# JOB
Return each line of the entries that holds the string "AAAAAAAAAAAAAAA".

Collection entries
+-------+

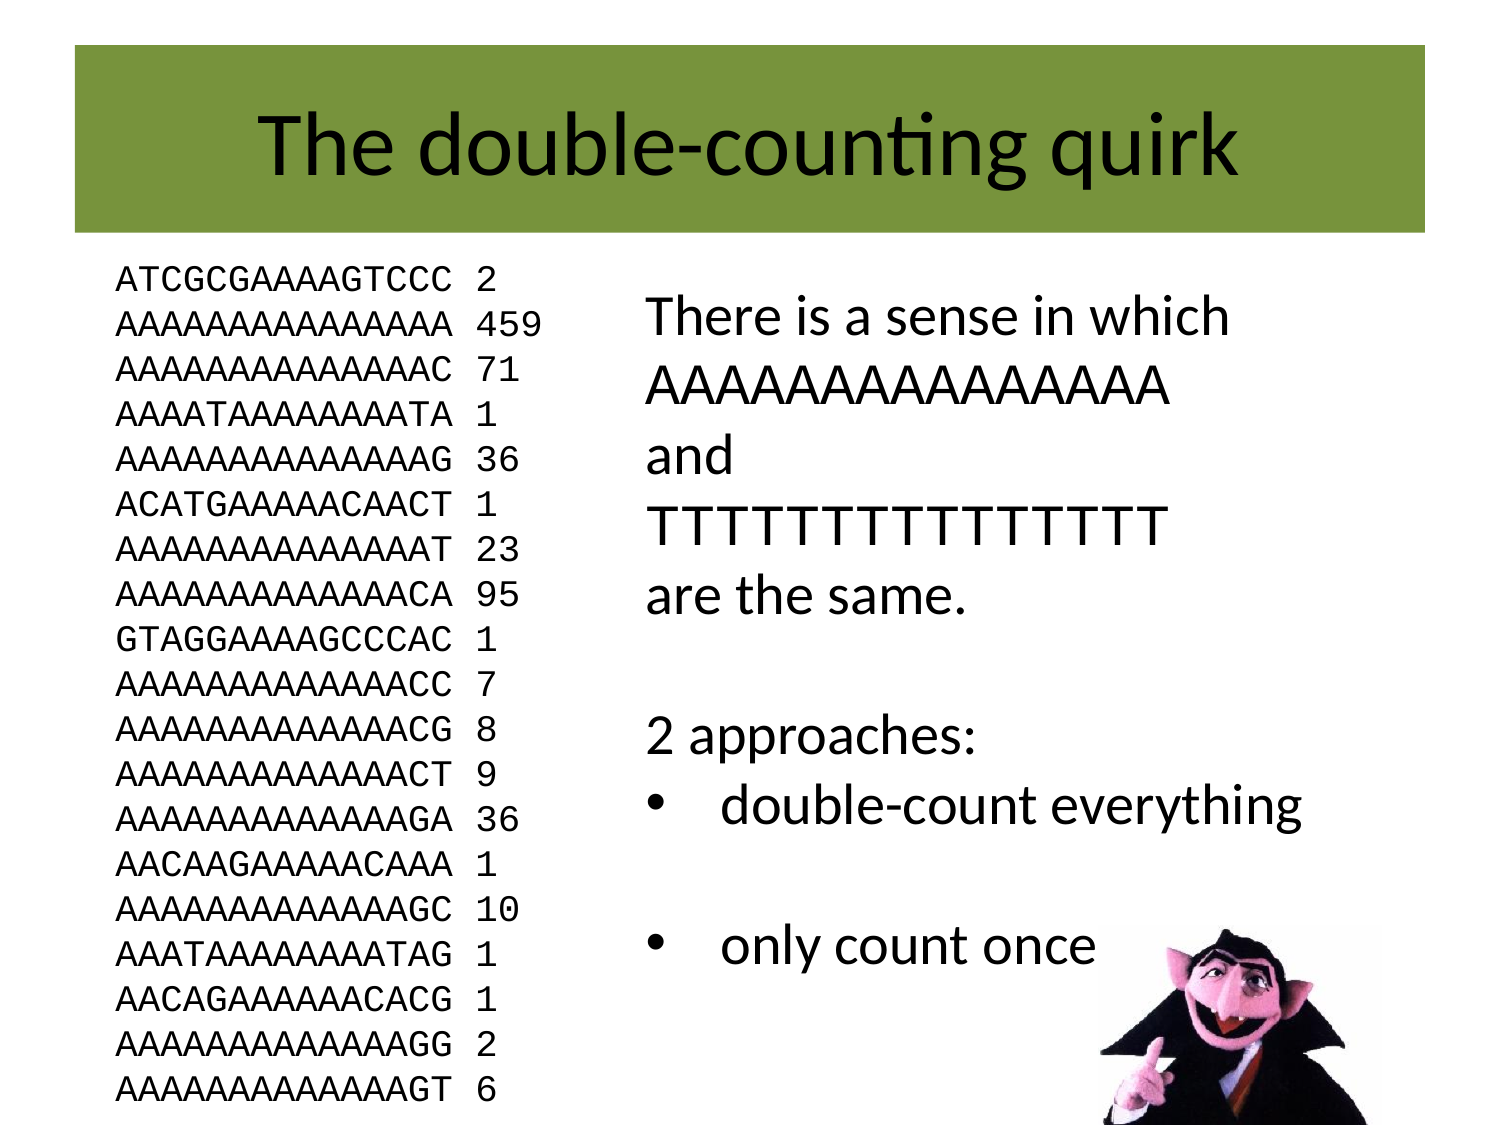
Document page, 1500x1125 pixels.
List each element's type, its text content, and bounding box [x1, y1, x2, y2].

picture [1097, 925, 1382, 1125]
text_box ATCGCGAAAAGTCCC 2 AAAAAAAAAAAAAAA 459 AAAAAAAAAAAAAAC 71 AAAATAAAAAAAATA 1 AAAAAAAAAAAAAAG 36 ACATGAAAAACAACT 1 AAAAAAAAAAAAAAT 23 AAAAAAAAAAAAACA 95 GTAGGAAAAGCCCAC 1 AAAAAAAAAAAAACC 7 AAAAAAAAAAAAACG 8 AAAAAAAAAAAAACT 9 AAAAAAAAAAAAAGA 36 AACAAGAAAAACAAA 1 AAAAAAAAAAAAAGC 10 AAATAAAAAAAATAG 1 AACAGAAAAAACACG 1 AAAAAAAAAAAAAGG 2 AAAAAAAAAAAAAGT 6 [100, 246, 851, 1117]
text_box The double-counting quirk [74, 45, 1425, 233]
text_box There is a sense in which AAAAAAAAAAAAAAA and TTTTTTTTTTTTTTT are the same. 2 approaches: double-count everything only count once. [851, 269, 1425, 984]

+-------+

# PROBLEM SOLUTION
text_box ATCGCGAAAAGTCCC 2 AAAAAAAAAAAAAAA 459 AAAAAAAAAAAAAAC 71 AAAATAAAAAAAATA 1 AAAAAAAAAAAAAAG 36 ACATGAAAAACAACT 1 AAAAAAAAAAAAAAT 23 AAAAAAAAAAAAACA 95 GTAGGAAAAGCCCAC 1 AAAAAAAAAAAAACC 7 AAAAAAAAAAAAACG 8 AAAAAAAAAAAAACT 9 AAAAAAAAAAAAAGA 36 AACAAGAAAAACAAA 1 AAAAAAAAAAAAAGC 10 AAATAAAAAAAATAG 1 AACAGAAAAAACACG 1 AAAAAAAAAAAAAGG 2 AAAAAAAAAAAAAGT 6 [100, 246, 851, 1117]
text_box There is a sense in which AAAAAAAAAAAAAAA and TTTTTTTTTTTTTTT are the same. 2 approaches: double-count everything only count once. [851, 269, 1425, 984]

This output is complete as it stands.